"I learned that I could teach a class of more than 100 pupils - and teach a good lesson - with virtually nothing. That made me realise I am a good teacher." It took a five-week trip on an educational Link programme to Uganda to make Amanda Hampton, a P5 teacher in Aberdeenshire, realise her professional strengths (page 18). The vast majority of teachers, however, will not cross continents and become Global Teachers. They will have to rely on resources closer to home to meet growing demands for professional improvement.
Anthony Finn, chief executive of the General Teaching Council for Scotland, insists that the "professional update" programme his organisation is driving "shouldn't necessarily be much different from what teachers do at the moment" (News Focus, pages 12-15).
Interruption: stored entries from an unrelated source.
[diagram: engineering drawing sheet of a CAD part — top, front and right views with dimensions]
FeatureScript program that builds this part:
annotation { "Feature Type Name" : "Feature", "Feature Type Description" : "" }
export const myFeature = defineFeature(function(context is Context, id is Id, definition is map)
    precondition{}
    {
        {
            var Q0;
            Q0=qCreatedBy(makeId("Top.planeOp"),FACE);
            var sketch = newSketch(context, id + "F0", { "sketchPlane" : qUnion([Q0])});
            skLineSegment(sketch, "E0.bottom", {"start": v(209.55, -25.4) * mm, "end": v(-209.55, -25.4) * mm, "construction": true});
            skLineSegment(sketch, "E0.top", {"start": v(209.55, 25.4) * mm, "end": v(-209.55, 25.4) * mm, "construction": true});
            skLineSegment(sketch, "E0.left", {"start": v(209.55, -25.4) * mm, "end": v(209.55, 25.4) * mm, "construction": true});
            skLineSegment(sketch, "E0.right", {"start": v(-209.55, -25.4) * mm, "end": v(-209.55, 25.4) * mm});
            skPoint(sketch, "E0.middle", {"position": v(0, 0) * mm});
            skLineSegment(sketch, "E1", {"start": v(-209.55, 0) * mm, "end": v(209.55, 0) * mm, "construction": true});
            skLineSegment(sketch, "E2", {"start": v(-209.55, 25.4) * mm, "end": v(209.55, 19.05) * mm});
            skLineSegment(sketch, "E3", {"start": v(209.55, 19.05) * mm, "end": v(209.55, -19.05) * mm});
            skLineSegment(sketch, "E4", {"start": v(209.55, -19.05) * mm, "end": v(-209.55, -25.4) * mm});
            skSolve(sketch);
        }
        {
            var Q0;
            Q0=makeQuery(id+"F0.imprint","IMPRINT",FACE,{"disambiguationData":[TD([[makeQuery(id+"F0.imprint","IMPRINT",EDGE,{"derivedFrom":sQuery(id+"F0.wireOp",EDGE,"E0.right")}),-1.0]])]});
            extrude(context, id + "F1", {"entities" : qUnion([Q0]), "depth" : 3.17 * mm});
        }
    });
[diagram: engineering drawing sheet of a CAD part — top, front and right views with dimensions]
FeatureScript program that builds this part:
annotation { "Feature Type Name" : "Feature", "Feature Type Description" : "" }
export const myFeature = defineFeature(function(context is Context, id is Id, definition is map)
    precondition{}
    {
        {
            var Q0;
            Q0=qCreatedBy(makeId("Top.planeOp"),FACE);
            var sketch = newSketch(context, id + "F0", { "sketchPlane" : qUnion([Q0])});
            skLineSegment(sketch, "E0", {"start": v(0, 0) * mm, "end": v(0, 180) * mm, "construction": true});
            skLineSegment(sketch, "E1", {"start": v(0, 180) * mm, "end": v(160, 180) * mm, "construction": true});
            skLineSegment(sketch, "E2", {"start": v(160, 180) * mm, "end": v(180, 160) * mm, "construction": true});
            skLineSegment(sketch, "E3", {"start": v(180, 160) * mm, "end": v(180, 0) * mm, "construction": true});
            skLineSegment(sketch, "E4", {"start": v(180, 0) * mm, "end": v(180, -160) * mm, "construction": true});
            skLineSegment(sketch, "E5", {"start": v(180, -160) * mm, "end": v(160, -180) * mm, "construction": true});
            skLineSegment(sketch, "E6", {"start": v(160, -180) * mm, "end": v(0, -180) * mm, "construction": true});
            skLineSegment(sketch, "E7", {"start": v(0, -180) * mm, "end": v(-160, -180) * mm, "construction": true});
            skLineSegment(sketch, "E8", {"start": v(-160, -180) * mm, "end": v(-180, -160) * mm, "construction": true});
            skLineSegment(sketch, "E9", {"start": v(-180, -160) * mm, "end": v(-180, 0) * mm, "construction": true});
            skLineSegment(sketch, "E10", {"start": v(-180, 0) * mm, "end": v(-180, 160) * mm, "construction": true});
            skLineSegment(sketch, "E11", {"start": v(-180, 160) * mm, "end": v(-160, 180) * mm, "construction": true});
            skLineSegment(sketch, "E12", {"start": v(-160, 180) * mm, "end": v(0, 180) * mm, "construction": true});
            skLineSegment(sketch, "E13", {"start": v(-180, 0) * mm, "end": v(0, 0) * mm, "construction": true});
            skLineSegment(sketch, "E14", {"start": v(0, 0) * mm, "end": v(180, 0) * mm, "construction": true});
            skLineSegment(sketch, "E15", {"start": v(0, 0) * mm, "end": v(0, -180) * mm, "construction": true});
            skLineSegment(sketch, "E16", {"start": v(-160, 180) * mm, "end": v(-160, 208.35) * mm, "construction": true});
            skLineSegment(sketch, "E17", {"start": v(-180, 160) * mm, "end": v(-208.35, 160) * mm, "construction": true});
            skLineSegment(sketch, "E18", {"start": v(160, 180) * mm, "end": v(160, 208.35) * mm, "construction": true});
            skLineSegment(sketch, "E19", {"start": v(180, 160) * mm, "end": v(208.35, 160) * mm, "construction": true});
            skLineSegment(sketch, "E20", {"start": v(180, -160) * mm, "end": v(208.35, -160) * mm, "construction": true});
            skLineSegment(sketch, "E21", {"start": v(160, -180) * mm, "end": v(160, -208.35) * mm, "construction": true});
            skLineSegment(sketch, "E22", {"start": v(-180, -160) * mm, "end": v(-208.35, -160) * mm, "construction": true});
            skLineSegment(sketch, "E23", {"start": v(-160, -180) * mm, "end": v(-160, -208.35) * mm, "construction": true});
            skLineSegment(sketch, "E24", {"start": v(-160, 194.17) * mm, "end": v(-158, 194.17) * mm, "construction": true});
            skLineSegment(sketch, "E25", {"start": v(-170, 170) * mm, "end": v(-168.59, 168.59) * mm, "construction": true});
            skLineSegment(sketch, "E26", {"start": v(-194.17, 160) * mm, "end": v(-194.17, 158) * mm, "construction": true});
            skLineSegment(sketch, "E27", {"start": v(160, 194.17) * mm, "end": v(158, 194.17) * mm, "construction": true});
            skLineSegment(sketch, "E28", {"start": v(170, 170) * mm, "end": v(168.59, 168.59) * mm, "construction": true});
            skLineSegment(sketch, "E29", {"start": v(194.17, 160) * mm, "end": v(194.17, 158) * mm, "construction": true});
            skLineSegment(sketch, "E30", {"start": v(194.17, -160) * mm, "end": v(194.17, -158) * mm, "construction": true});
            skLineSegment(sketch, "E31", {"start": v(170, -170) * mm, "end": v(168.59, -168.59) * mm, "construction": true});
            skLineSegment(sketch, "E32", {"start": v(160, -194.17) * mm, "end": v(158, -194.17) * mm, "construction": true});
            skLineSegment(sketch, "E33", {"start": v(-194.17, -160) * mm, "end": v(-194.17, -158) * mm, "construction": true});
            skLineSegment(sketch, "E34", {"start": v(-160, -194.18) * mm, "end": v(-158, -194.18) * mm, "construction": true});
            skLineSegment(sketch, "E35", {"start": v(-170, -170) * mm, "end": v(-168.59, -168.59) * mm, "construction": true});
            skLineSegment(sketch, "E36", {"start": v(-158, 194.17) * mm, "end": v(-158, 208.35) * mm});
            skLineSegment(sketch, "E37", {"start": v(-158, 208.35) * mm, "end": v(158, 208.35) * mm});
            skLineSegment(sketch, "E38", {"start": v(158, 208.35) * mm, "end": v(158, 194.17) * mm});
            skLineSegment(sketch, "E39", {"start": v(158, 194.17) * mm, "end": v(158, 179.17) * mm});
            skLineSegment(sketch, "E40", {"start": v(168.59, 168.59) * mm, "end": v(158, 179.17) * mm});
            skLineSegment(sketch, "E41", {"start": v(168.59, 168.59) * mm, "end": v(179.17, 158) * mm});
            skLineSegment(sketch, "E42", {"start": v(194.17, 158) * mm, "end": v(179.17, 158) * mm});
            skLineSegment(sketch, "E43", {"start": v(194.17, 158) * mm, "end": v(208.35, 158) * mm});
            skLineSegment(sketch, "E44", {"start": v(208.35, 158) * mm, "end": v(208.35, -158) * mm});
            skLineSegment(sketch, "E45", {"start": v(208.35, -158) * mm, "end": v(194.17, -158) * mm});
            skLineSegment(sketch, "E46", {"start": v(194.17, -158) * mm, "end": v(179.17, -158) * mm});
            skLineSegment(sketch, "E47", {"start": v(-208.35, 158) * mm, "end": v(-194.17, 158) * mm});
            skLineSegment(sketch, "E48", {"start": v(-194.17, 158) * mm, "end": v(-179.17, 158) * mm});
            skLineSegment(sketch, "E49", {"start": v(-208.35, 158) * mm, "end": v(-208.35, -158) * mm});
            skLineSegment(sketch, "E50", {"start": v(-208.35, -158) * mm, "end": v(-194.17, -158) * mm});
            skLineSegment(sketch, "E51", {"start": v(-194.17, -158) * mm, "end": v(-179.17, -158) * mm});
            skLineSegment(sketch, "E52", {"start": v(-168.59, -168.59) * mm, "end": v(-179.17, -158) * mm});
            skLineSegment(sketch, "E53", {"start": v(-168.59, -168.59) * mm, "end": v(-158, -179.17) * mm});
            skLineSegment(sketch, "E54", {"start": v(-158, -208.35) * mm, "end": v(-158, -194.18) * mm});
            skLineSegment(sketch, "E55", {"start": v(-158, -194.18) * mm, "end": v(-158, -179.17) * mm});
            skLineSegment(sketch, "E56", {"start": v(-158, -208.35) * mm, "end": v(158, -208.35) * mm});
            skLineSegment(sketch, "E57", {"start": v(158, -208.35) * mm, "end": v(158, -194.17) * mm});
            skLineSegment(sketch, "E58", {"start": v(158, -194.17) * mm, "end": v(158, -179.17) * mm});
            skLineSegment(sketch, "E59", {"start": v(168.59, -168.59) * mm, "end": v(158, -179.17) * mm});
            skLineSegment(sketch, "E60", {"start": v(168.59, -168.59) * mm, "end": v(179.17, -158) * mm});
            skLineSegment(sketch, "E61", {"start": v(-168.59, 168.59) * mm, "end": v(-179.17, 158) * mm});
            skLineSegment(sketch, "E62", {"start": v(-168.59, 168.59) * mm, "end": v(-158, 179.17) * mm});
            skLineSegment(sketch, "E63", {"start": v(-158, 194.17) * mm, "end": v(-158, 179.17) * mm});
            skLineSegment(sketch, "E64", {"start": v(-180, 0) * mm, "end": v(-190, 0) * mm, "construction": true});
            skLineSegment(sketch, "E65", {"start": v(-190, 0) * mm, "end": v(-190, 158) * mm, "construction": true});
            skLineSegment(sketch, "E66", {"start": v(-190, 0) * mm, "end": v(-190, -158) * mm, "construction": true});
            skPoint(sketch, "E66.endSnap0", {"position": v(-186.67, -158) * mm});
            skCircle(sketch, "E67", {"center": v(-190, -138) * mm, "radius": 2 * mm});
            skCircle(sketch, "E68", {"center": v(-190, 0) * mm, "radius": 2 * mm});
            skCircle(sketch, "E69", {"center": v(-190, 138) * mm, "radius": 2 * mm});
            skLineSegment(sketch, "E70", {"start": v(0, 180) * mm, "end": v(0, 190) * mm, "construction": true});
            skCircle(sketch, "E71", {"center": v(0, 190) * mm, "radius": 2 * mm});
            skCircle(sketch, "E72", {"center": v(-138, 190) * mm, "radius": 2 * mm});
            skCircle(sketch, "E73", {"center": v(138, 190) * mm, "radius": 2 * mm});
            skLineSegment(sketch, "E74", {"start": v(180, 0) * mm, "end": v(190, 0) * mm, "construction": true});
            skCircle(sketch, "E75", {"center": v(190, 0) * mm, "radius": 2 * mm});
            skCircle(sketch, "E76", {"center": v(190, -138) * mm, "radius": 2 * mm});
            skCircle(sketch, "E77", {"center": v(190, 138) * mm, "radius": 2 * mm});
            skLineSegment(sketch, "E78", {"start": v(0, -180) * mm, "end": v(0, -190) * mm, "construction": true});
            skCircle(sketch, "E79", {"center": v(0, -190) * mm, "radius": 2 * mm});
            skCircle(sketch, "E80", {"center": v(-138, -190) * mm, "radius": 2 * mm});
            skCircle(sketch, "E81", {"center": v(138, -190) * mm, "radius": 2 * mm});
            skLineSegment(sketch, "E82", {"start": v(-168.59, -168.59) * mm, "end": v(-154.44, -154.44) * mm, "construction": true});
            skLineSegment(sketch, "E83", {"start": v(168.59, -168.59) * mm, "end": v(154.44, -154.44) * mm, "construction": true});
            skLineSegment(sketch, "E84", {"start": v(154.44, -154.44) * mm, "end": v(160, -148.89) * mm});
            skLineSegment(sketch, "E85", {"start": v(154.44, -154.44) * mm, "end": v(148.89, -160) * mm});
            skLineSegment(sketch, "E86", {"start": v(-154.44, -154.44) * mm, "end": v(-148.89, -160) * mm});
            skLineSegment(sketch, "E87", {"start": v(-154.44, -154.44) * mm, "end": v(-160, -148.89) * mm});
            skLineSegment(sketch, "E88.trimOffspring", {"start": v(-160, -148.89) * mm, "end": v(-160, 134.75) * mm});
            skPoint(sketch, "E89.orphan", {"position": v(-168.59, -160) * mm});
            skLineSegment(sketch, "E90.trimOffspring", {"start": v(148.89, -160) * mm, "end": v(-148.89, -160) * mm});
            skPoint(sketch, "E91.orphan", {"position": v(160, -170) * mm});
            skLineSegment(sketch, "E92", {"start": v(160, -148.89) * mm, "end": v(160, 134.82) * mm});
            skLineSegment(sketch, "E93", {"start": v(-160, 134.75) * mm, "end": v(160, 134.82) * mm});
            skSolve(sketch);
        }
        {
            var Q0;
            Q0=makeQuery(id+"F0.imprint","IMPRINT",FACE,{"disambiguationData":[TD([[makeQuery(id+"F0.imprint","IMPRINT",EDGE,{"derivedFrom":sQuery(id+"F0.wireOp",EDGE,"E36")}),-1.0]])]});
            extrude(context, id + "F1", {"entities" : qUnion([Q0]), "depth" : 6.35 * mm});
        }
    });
The GTCS has been cautious in its pilots, with the three authorities involved in trialling the programme already acknowledged as leaders in this field (Comment, page 33).
So for teachers at Kirkhill Primary in East Renfrewshire, for instance, not much changed for them under their professional update pilot. That finding should offer considerable reassurance to many.
But let's not be complacent. There are plenty of schools which are not getting their professional review and development processes right; plenty of teachers whose CPD needs are not being met - 69 per cent told a research project for the Donaldson review they had experienced barriers in accessing CPD, largely because of funding issues. And plenty of school leaders are not well enough versed in coaching and mentoring techniques, as Pam Nesbitt, president of the Association of Headteachers and Deputes in Scotland, told MSPs this week (page 7).
The accounts of teachers who are removed from the GTCS register for incompetency or other failings make distressing reading (page 6). Yet the tiny minority who should not be entrusted with children's education is not the group at which recent changes - professional update, review of professional standards, the Donaldson report - are targeted.
That is because, by and large, the system works well enough to catch them. The proof of the pudding will be whether the reforms can move the mediocre to good, the good to even better.
Education Scotland's chief executive, Bill Maxwell, wants all teachers within the next five years to be engaged in research (page 5). That will require a step change in attitudes and, as Kay Barnett, EIS education convener, warns, the economic climate is not conducive to such engagement. While entrants to the profession can see some light at the end of the tunnel in terms of job security (page 5), the picture is by no means as positive as it was seven years ago when 63 per cent of new teachers got permanent full-time posts, compared with 35 per cent today.